8:10 a.m.: The Confederate flotilla launches its assault on the Union formation. Of the four ships, Tennessee is clearly the strongest of the defenders. The other vessels were wooden and could not stand up to the Federal's rifled cannon. By 8:30, CSS Gaines was damaged and had run aground neat Fort Morgan. CSS Selma was also damaged and tried to get away, but was captured by Metacomet and Port Royal.

8:50 a.m.: Tennessee was not about to give upBuchananchannan ordered his ship to engage the Federal wooden vessels as all of the Union warships sail out of the range of Fort Morgan's guns. This also had the effect of blockading the two forts, as well as another fort, Fort Powell, from any reinforcements from Mobile.

For the next hour, the firing became intense, with ranges as close as three feet. There were point-blank broadsides exchanged between Tennessee and Hartford. Another tactic used was ramming, with Hartford, Lakawanna, Monongahela, and Ossipee taking turns ramming Tennessee. Finally, a well-placed shot hits Tennessee's steering chains, forcing Buchanan to disengage.

10:00a.m.: With extensive damage, Buchanan is forced to surrender Tennessee, effectively ending the Confederate Navy presence in Mobile Bay.

Farragut now turned his attention to the forts. He sends Chickasaw to Fort Powell to reduce it with the help of a few other gunboats.

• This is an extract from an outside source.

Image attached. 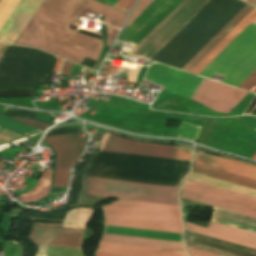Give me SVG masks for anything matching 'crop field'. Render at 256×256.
Here are the masks:
<instances>
[{"label":"crop field","instance_id":"obj_1","mask_svg":"<svg viewBox=\"0 0 256 256\" xmlns=\"http://www.w3.org/2000/svg\"><path fill=\"white\" fill-rule=\"evenodd\" d=\"M90 10L104 17L105 23L121 28L127 13L94 0H44L16 44L39 47L78 64L85 56L96 60L102 41L66 29Z\"/></svg>","mask_w":256,"mask_h":256},{"label":"crop field","instance_id":"obj_2","mask_svg":"<svg viewBox=\"0 0 256 256\" xmlns=\"http://www.w3.org/2000/svg\"><path fill=\"white\" fill-rule=\"evenodd\" d=\"M244 6L211 0L152 60L181 69Z\"/></svg>","mask_w":256,"mask_h":256},{"label":"crop field","instance_id":"obj_3","mask_svg":"<svg viewBox=\"0 0 256 256\" xmlns=\"http://www.w3.org/2000/svg\"><path fill=\"white\" fill-rule=\"evenodd\" d=\"M256 24V19L253 21ZM251 23L199 76L225 77L222 83L237 87L256 68V25ZM256 93V69L238 86Z\"/></svg>","mask_w":256,"mask_h":256},{"label":"crop field","instance_id":"obj_4","mask_svg":"<svg viewBox=\"0 0 256 256\" xmlns=\"http://www.w3.org/2000/svg\"><path fill=\"white\" fill-rule=\"evenodd\" d=\"M105 225L182 233L179 206L119 200L102 207Z\"/></svg>","mask_w":256,"mask_h":256},{"label":"crop field","instance_id":"obj_5","mask_svg":"<svg viewBox=\"0 0 256 256\" xmlns=\"http://www.w3.org/2000/svg\"><path fill=\"white\" fill-rule=\"evenodd\" d=\"M56 59L40 50L8 45L0 59V88L50 83Z\"/></svg>","mask_w":256,"mask_h":256},{"label":"crop field","instance_id":"obj_6","mask_svg":"<svg viewBox=\"0 0 256 256\" xmlns=\"http://www.w3.org/2000/svg\"><path fill=\"white\" fill-rule=\"evenodd\" d=\"M179 188L88 177L85 194L178 205Z\"/></svg>","mask_w":256,"mask_h":256},{"label":"crop field","instance_id":"obj_7","mask_svg":"<svg viewBox=\"0 0 256 256\" xmlns=\"http://www.w3.org/2000/svg\"><path fill=\"white\" fill-rule=\"evenodd\" d=\"M211 221L256 233V219L218 208L213 207ZM212 222L208 228L186 222L185 223L188 231L204 234L256 249V234Z\"/></svg>","mask_w":256,"mask_h":256},{"label":"crop field","instance_id":"obj_8","mask_svg":"<svg viewBox=\"0 0 256 256\" xmlns=\"http://www.w3.org/2000/svg\"><path fill=\"white\" fill-rule=\"evenodd\" d=\"M194 163L256 180V166H252L240 161L195 152ZM195 164L192 170L193 173L201 174L204 176H208L211 178L219 179L222 181L230 182L233 184H237L240 186L256 190V181L220 172L210 168L202 167Z\"/></svg>","mask_w":256,"mask_h":256},{"label":"crop field","instance_id":"obj_9","mask_svg":"<svg viewBox=\"0 0 256 256\" xmlns=\"http://www.w3.org/2000/svg\"><path fill=\"white\" fill-rule=\"evenodd\" d=\"M181 0H154L120 34L117 41L137 45Z\"/></svg>","mask_w":256,"mask_h":256},{"label":"crop field","instance_id":"obj_10","mask_svg":"<svg viewBox=\"0 0 256 256\" xmlns=\"http://www.w3.org/2000/svg\"><path fill=\"white\" fill-rule=\"evenodd\" d=\"M246 94L247 92L205 79L193 100L215 111L230 112Z\"/></svg>","mask_w":256,"mask_h":256},{"label":"crop field","instance_id":"obj_11","mask_svg":"<svg viewBox=\"0 0 256 256\" xmlns=\"http://www.w3.org/2000/svg\"><path fill=\"white\" fill-rule=\"evenodd\" d=\"M203 81L204 78L157 63L151 83L166 85L163 91L192 98Z\"/></svg>","mask_w":256,"mask_h":256},{"label":"crop field","instance_id":"obj_12","mask_svg":"<svg viewBox=\"0 0 256 256\" xmlns=\"http://www.w3.org/2000/svg\"><path fill=\"white\" fill-rule=\"evenodd\" d=\"M100 150L175 159L176 147L143 143L106 133Z\"/></svg>","mask_w":256,"mask_h":256},{"label":"crop field","instance_id":"obj_13","mask_svg":"<svg viewBox=\"0 0 256 256\" xmlns=\"http://www.w3.org/2000/svg\"><path fill=\"white\" fill-rule=\"evenodd\" d=\"M182 191L256 211V199L192 180H184Z\"/></svg>","mask_w":256,"mask_h":256},{"label":"crop field","instance_id":"obj_14","mask_svg":"<svg viewBox=\"0 0 256 256\" xmlns=\"http://www.w3.org/2000/svg\"><path fill=\"white\" fill-rule=\"evenodd\" d=\"M84 231L34 227L29 235L36 245L81 249Z\"/></svg>","mask_w":256,"mask_h":256},{"label":"crop field","instance_id":"obj_15","mask_svg":"<svg viewBox=\"0 0 256 256\" xmlns=\"http://www.w3.org/2000/svg\"><path fill=\"white\" fill-rule=\"evenodd\" d=\"M97 251L135 256H188L186 251L121 244L105 241L100 242V246Z\"/></svg>","mask_w":256,"mask_h":256},{"label":"crop field","instance_id":"obj_16","mask_svg":"<svg viewBox=\"0 0 256 256\" xmlns=\"http://www.w3.org/2000/svg\"><path fill=\"white\" fill-rule=\"evenodd\" d=\"M253 8L245 6L214 38H212L183 68L190 72L225 36H227Z\"/></svg>","mask_w":256,"mask_h":256},{"label":"crop field","instance_id":"obj_17","mask_svg":"<svg viewBox=\"0 0 256 256\" xmlns=\"http://www.w3.org/2000/svg\"><path fill=\"white\" fill-rule=\"evenodd\" d=\"M256 17L254 9L223 41H221L192 71L198 75L228 44H230Z\"/></svg>","mask_w":256,"mask_h":256},{"label":"crop field","instance_id":"obj_18","mask_svg":"<svg viewBox=\"0 0 256 256\" xmlns=\"http://www.w3.org/2000/svg\"><path fill=\"white\" fill-rule=\"evenodd\" d=\"M104 233L182 242V239H181L182 234H178V233L148 231V230L109 227V226H105Z\"/></svg>","mask_w":256,"mask_h":256},{"label":"crop field","instance_id":"obj_19","mask_svg":"<svg viewBox=\"0 0 256 256\" xmlns=\"http://www.w3.org/2000/svg\"><path fill=\"white\" fill-rule=\"evenodd\" d=\"M102 240L184 250L182 243L104 234Z\"/></svg>","mask_w":256,"mask_h":256},{"label":"crop field","instance_id":"obj_20","mask_svg":"<svg viewBox=\"0 0 256 256\" xmlns=\"http://www.w3.org/2000/svg\"><path fill=\"white\" fill-rule=\"evenodd\" d=\"M52 169L46 168L41 178L36 183L34 189L20 197L21 202H32L43 198L48 192L51 183Z\"/></svg>","mask_w":256,"mask_h":256},{"label":"crop field","instance_id":"obj_21","mask_svg":"<svg viewBox=\"0 0 256 256\" xmlns=\"http://www.w3.org/2000/svg\"><path fill=\"white\" fill-rule=\"evenodd\" d=\"M93 214V209L76 208L67 213L62 227L84 230L85 224Z\"/></svg>","mask_w":256,"mask_h":256},{"label":"crop field","instance_id":"obj_22","mask_svg":"<svg viewBox=\"0 0 256 256\" xmlns=\"http://www.w3.org/2000/svg\"><path fill=\"white\" fill-rule=\"evenodd\" d=\"M88 137L81 138L79 133L44 137L43 141L53 149L84 146Z\"/></svg>","mask_w":256,"mask_h":256},{"label":"crop field","instance_id":"obj_23","mask_svg":"<svg viewBox=\"0 0 256 256\" xmlns=\"http://www.w3.org/2000/svg\"><path fill=\"white\" fill-rule=\"evenodd\" d=\"M84 147L59 149L55 150L57 153V167L56 169H71Z\"/></svg>","mask_w":256,"mask_h":256},{"label":"crop field","instance_id":"obj_24","mask_svg":"<svg viewBox=\"0 0 256 256\" xmlns=\"http://www.w3.org/2000/svg\"><path fill=\"white\" fill-rule=\"evenodd\" d=\"M181 197L256 218V212L246 210V209H242V208H239V207H235V206H232V205H228V204H225V203H221V202H218V201H214V200H211V199H207V198H204V197L196 196V195L189 194V193L182 192V191H181Z\"/></svg>","mask_w":256,"mask_h":256},{"label":"crop field","instance_id":"obj_25","mask_svg":"<svg viewBox=\"0 0 256 256\" xmlns=\"http://www.w3.org/2000/svg\"><path fill=\"white\" fill-rule=\"evenodd\" d=\"M0 125L8 127L10 129H13V130H16L18 132L24 133L26 135L33 134V133H36V132H40L38 130H35L31 127H28L26 125H23L21 123H18L16 121H13V120H11L9 118H6V117H3V116H0Z\"/></svg>","mask_w":256,"mask_h":256},{"label":"crop field","instance_id":"obj_26","mask_svg":"<svg viewBox=\"0 0 256 256\" xmlns=\"http://www.w3.org/2000/svg\"><path fill=\"white\" fill-rule=\"evenodd\" d=\"M199 128L200 127L195 126L193 124L183 122L176 137H181L184 139L195 141Z\"/></svg>","mask_w":256,"mask_h":256},{"label":"crop field","instance_id":"obj_27","mask_svg":"<svg viewBox=\"0 0 256 256\" xmlns=\"http://www.w3.org/2000/svg\"><path fill=\"white\" fill-rule=\"evenodd\" d=\"M17 2L18 0H1L0 1V27Z\"/></svg>","mask_w":256,"mask_h":256},{"label":"crop field","instance_id":"obj_28","mask_svg":"<svg viewBox=\"0 0 256 256\" xmlns=\"http://www.w3.org/2000/svg\"><path fill=\"white\" fill-rule=\"evenodd\" d=\"M69 171L55 170L53 187H66Z\"/></svg>","mask_w":256,"mask_h":256},{"label":"crop field","instance_id":"obj_29","mask_svg":"<svg viewBox=\"0 0 256 256\" xmlns=\"http://www.w3.org/2000/svg\"><path fill=\"white\" fill-rule=\"evenodd\" d=\"M152 1H153V0H140V2L137 4V6L134 8L133 12L131 13V15H130L128 21H127V23H126L125 26H124V28L138 15L150 2H152ZM150 4H151V3H150ZM150 4H149V5H150ZM149 5H148V6H149ZM148 6H147V7H148ZM147 7H146V8H147ZM146 8H145V9H146ZM145 9H144V10H145ZM144 10H143V11H144ZM143 11H142V12H143ZM142 12H141V13H142ZM141 13H140V14H141ZM124 28H123V29H124Z\"/></svg>","mask_w":256,"mask_h":256},{"label":"crop field","instance_id":"obj_30","mask_svg":"<svg viewBox=\"0 0 256 256\" xmlns=\"http://www.w3.org/2000/svg\"><path fill=\"white\" fill-rule=\"evenodd\" d=\"M186 243H187L188 247L196 248V249H199V250L207 251V252L218 254V255H221V256H237V255H234V254L219 251V250H216V249H212V248L205 247V246H202V245L194 244V243H191V242L186 241Z\"/></svg>","mask_w":256,"mask_h":256},{"label":"crop field","instance_id":"obj_31","mask_svg":"<svg viewBox=\"0 0 256 256\" xmlns=\"http://www.w3.org/2000/svg\"><path fill=\"white\" fill-rule=\"evenodd\" d=\"M11 119L22 122L24 124H27V125L32 126L34 128H37L39 130H42V129L50 126L48 124H44V123H41V122H38V121H35V120H31V119H28V118H11Z\"/></svg>","mask_w":256,"mask_h":256},{"label":"crop field","instance_id":"obj_32","mask_svg":"<svg viewBox=\"0 0 256 256\" xmlns=\"http://www.w3.org/2000/svg\"><path fill=\"white\" fill-rule=\"evenodd\" d=\"M192 148L179 147L176 159L191 161Z\"/></svg>","mask_w":256,"mask_h":256},{"label":"crop field","instance_id":"obj_33","mask_svg":"<svg viewBox=\"0 0 256 256\" xmlns=\"http://www.w3.org/2000/svg\"><path fill=\"white\" fill-rule=\"evenodd\" d=\"M137 0H119L115 5V8L126 11L129 13L133 5Z\"/></svg>","mask_w":256,"mask_h":256},{"label":"crop field","instance_id":"obj_34","mask_svg":"<svg viewBox=\"0 0 256 256\" xmlns=\"http://www.w3.org/2000/svg\"><path fill=\"white\" fill-rule=\"evenodd\" d=\"M119 30L114 29L112 27L108 28V40H107V45H110L111 42L115 39L117 33Z\"/></svg>","mask_w":256,"mask_h":256},{"label":"crop field","instance_id":"obj_35","mask_svg":"<svg viewBox=\"0 0 256 256\" xmlns=\"http://www.w3.org/2000/svg\"><path fill=\"white\" fill-rule=\"evenodd\" d=\"M188 250H189L191 256H218V255L210 254V253L199 251V250L192 249V248H188Z\"/></svg>","mask_w":256,"mask_h":256},{"label":"crop field","instance_id":"obj_36","mask_svg":"<svg viewBox=\"0 0 256 256\" xmlns=\"http://www.w3.org/2000/svg\"><path fill=\"white\" fill-rule=\"evenodd\" d=\"M155 64L149 65L145 79H148V80L151 79L153 72H154Z\"/></svg>","mask_w":256,"mask_h":256},{"label":"crop field","instance_id":"obj_37","mask_svg":"<svg viewBox=\"0 0 256 256\" xmlns=\"http://www.w3.org/2000/svg\"><path fill=\"white\" fill-rule=\"evenodd\" d=\"M70 62L65 61L61 74L67 75L70 67Z\"/></svg>","mask_w":256,"mask_h":256},{"label":"crop field","instance_id":"obj_38","mask_svg":"<svg viewBox=\"0 0 256 256\" xmlns=\"http://www.w3.org/2000/svg\"><path fill=\"white\" fill-rule=\"evenodd\" d=\"M116 68H117V67L110 65L109 68H108V71H107V75H106V76L111 75V74H114V73L116 72Z\"/></svg>","mask_w":256,"mask_h":256},{"label":"crop field","instance_id":"obj_39","mask_svg":"<svg viewBox=\"0 0 256 256\" xmlns=\"http://www.w3.org/2000/svg\"><path fill=\"white\" fill-rule=\"evenodd\" d=\"M96 256H126V255H117V254H109V253L96 252Z\"/></svg>","mask_w":256,"mask_h":256},{"label":"crop field","instance_id":"obj_40","mask_svg":"<svg viewBox=\"0 0 256 256\" xmlns=\"http://www.w3.org/2000/svg\"><path fill=\"white\" fill-rule=\"evenodd\" d=\"M98 1L104 2V3L109 4L114 7V5L116 4V2L118 0H98Z\"/></svg>","mask_w":256,"mask_h":256},{"label":"crop field","instance_id":"obj_41","mask_svg":"<svg viewBox=\"0 0 256 256\" xmlns=\"http://www.w3.org/2000/svg\"><path fill=\"white\" fill-rule=\"evenodd\" d=\"M61 62H62V59L58 58L57 59V62H56V65H55V68H54V71H59L60 69V66H61Z\"/></svg>","mask_w":256,"mask_h":256},{"label":"crop field","instance_id":"obj_42","mask_svg":"<svg viewBox=\"0 0 256 256\" xmlns=\"http://www.w3.org/2000/svg\"><path fill=\"white\" fill-rule=\"evenodd\" d=\"M7 45L0 44V57L3 54L4 50L6 49Z\"/></svg>","mask_w":256,"mask_h":256},{"label":"crop field","instance_id":"obj_43","mask_svg":"<svg viewBox=\"0 0 256 256\" xmlns=\"http://www.w3.org/2000/svg\"><path fill=\"white\" fill-rule=\"evenodd\" d=\"M247 3L256 7V0H248Z\"/></svg>","mask_w":256,"mask_h":256},{"label":"crop field","instance_id":"obj_44","mask_svg":"<svg viewBox=\"0 0 256 256\" xmlns=\"http://www.w3.org/2000/svg\"><path fill=\"white\" fill-rule=\"evenodd\" d=\"M5 166L7 165L0 163V169H4Z\"/></svg>","mask_w":256,"mask_h":256},{"label":"crop field","instance_id":"obj_45","mask_svg":"<svg viewBox=\"0 0 256 256\" xmlns=\"http://www.w3.org/2000/svg\"><path fill=\"white\" fill-rule=\"evenodd\" d=\"M250 115H256V111L254 113L250 114Z\"/></svg>","mask_w":256,"mask_h":256},{"label":"crop field","instance_id":"obj_46","mask_svg":"<svg viewBox=\"0 0 256 256\" xmlns=\"http://www.w3.org/2000/svg\"><path fill=\"white\" fill-rule=\"evenodd\" d=\"M253 159H255V160H256V154L254 155Z\"/></svg>","mask_w":256,"mask_h":256},{"label":"crop field","instance_id":"obj_47","mask_svg":"<svg viewBox=\"0 0 256 256\" xmlns=\"http://www.w3.org/2000/svg\"><path fill=\"white\" fill-rule=\"evenodd\" d=\"M243 1H245V2H246L247 0H243Z\"/></svg>","mask_w":256,"mask_h":256},{"label":"crop field","instance_id":"obj_48","mask_svg":"<svg viewBox=\"0 0 256 256\" xmlns=\"http://www.w3.org/2000/svg\"><path fill=\"white\" fill-rule=\"evenodd\" d=\"M254 131H256V129Z\"/></svg>","mask_w":256,"mask_h":256}]
</instances>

2:30 p.m.: Fort Powell is bombarded by Chickasaw. The fort contains a garrison under Confederate Lieutenant Colonel James Williams, who decides that his guns can not repel that firepower that the Union warships were bringing. Williams orders the magazines destroyed and the fort evacuated.

August 6, 1862: Granger is reinforced by additional Union troops and uses the manpower to press a siege on Fort Gaines. To the west were 3000 Federal troops supported by artillery. To the east were the ironclad monitors. Those monitors could fire 100 pound shells while Fort Gaines guns could answer with 32-pounders. Granger was content to let the artillery do the work.

August 7, 1864: Farragut offered a flag of truce to Fort Gaines commander, Colonel Charles Anderson, who accepts. The formal surrender takes place on August 9.

Last on the list was Fort Morgan.

August 9, 1864: Federal troops are landed at Pilot Town, east of Fort Morgan and by dusk are to within 2000 yards of the fort.

August 15, 1864: The Union monitors began shelling the fort from the west while artillery begins shelling from the east. Sharpshooters also begin picking off defenders on the wall.

August 21, 1864: A general assault, with 25 cannon, 16 mortars, and the firepower of the entire Federal fleet, is launched on Fort Morgan. The fort's commander (and commander of the Confederate land forces in the area), Major General Richard Page, orders the magazine destroyed.

August 23, 1864: After a discussion with his officers, Page orders the colors brought down, and surrenders to Farragut and Granger.

The Union victory secured the entrance of Mobile Bay and stopped all blockade running in and out of Mobile. The city itself would remain in Confederate hands until April 1865. At this point, Wilmington, NC was now the only remaining active port left to the Confederacy.